§ **THE PROBLEM**
Nothing but the lines from the one containing "For every layout" through the last line of the entries should appear in the output, each verbatim.

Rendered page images
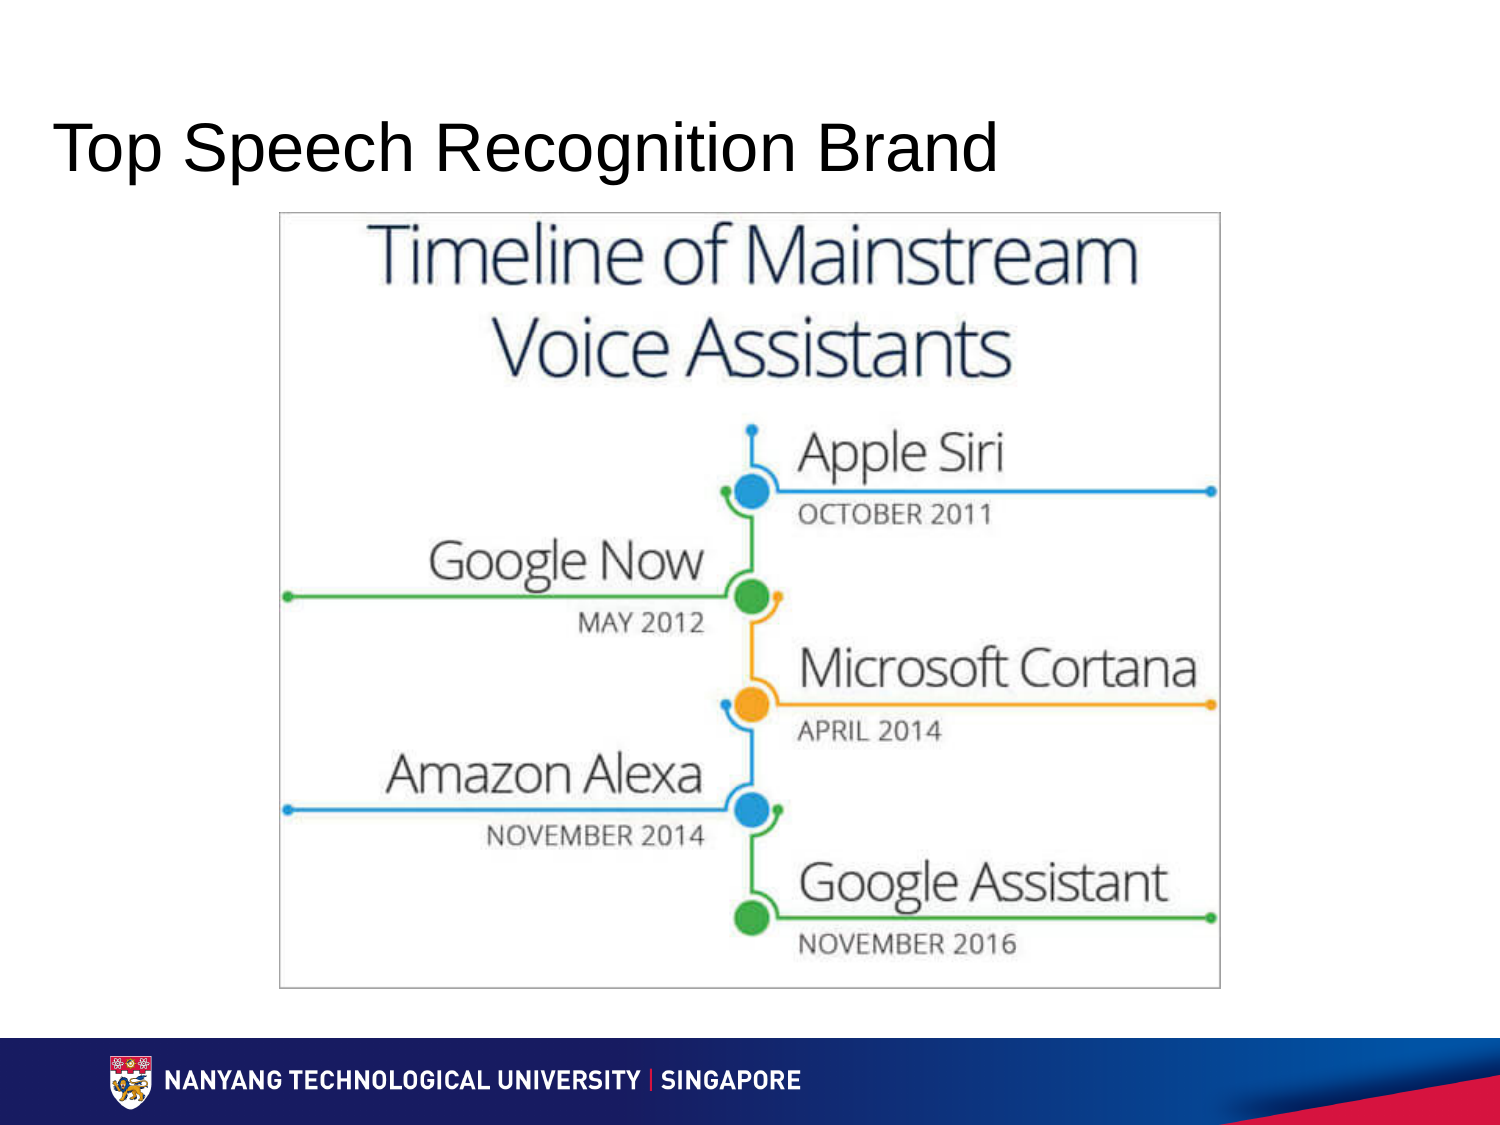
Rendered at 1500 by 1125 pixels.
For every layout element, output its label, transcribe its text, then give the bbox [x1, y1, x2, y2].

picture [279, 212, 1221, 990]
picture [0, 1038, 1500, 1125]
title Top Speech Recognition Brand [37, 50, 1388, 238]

§ **RESULT FOR THIS TASK**
For every layout element, output its label, transcribe its text, then give the bbox [x1, y1, x2, y2].

picture [279, 212, 1221, 990]
picture [0, 1038, 1500, 1125]
title Top Speech Recognition Brand [37, 50, 1388, 238]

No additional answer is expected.